Author Nationality – Indicates the country of origin for the author, regardless of where they may have lived and/or composed their work

Title – Lists the given Title of a selection

Genre – Lists the literary genre of the text

Literary Movement – Describes the text in terms of literary period/movement/era

Composition Type – Describes the format of composition of a text, varying between prose, various types of poetic verse, and drama

Publication Year – Indicates the alleged year(s) of publication of a particular selection

Text Link – Provides a link to the plain text document on Project Gutenburg

I chose the preceding selections mostly out of sheer pragmatism. The majority of the categories are almost entirely required for any such undertaking of digital text corpus creation. The non-essential categories, or the categories that could be removed without making an incomplete corpus, allow for discussion of the wide range of contexts, particularly in regards to country of origin, gender, genre, publication year, and literary movement. Cross references of such categories across a larger corpus would yield information regarding male dominated text types, differentiated by year, origin, genre, etc.
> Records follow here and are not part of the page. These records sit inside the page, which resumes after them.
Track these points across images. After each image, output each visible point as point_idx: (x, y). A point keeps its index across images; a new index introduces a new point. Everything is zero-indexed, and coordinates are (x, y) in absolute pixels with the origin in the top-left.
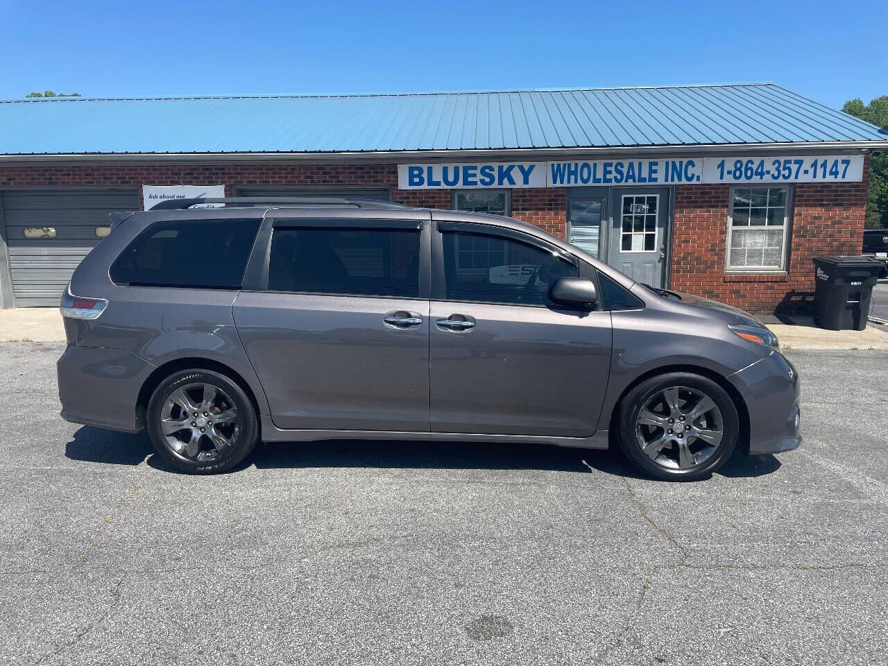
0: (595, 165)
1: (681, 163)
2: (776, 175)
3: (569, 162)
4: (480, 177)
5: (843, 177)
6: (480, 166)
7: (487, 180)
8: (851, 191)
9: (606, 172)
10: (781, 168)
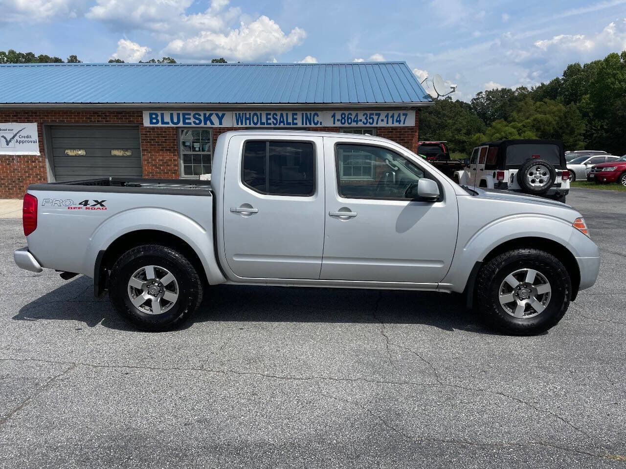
0: (261, 114)
1: (310, 114)
2: (365, 122)
3: (246, 112)
4: (192, 120)
5: (404, 123)
6: (192, 113)
7: (197, 122)
8: (409, 132)
9: (268, 119)
10: (368, 118)
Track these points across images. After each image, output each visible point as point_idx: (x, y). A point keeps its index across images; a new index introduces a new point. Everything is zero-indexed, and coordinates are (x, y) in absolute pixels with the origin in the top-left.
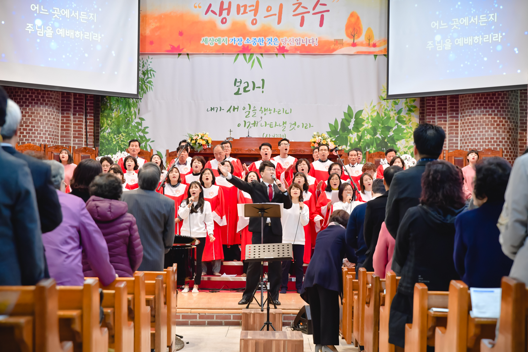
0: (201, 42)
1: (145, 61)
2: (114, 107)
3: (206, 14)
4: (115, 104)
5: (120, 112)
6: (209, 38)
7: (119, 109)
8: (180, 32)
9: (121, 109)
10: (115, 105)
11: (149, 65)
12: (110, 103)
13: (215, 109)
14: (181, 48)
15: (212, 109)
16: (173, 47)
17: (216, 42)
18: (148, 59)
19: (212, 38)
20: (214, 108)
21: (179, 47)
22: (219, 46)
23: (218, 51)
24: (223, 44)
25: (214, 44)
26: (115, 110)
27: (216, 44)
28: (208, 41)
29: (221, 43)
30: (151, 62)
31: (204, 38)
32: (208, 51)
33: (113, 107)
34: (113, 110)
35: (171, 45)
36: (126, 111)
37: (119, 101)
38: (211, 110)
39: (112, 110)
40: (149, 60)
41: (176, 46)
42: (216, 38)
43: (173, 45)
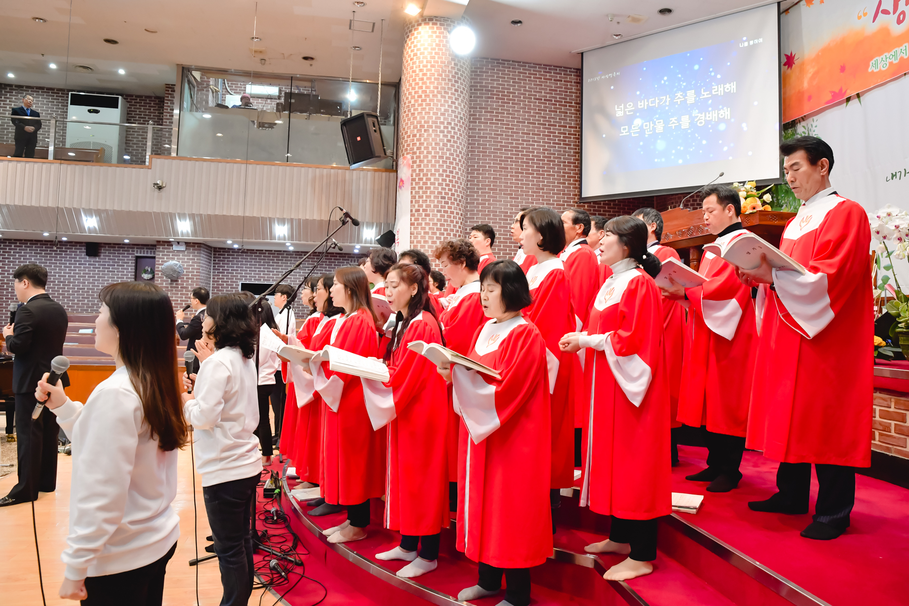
0: (870, 70)
1: (810, 127)
2: (783, 202)
3: (873, 22)
4: (785, 197)
5: (791, 208)
6: (879, 58)
7: (789, 203)
8: (841, 66)
9: (791, 203)
10: (785, 199)
11: (814, 131)
12: (777, 198)
13: (898, 175)
14: (843, 91)
15: (893, 176)
16: (834, 92)
17: (891, 61)
18: (812, 123)
19: (883, 56)
20: (896, 173)
21: (841, 90)
22: (896, 64)
23: (894, 74)
24: (902, 58)
25: (888, 65)
26: (785, 205)
27: (891, 63)
28: (880, 64)
29: (898, 58)
30: (816, 127)
31: (873, 61)
32: (879, 81)
33: (781, 201)
34: (782, 206)
35: (831, 92)
36: (796, 204)
37: (789, 193)
38: (892, 179)
39: (779, 206)
40: (814, 125)
41: (837, 91)
42: (891, 53)
43: (834, 90)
Among my projects, I wish to chart the progression of the 20th century American male, but the background information provided by such broad studies could very well inform on such scholarship.

The data collection process was a simple, if slightly tedious endeavor. It took longer to decide upon the texts for such a limited corpus than to input the data for said corpus. The majority of the information came from Wikipedia and/or author websites, particularly regarding literary movement and publication information. The most frustrating aspect of the data collection was when I encountered dissenting opinions regarding the proper categorization of a text, in terms of genre, literary movement, and in many instances, publication year. It was easy to forget just how almost wholly subjective data can be, even supposedly concrete items such as publication information. With that in mind, it would certainly be a task designated for teams of people to create and verify the information in a much more complete corpus, with more subjective metadata fields and far more texts. This report has been completed after the readings regarding what constitutes data, particularly the Raw Data is an Oxymoron introduction, and I begin to see the objections and contentions raised in the readings. Essentially everything character is a form of data, and particularly in the field of the humanities, such minutia is going to be scrutinized, debated, disagreed upon, and usually end up unsettled. Alas, such is the life of an English scholar.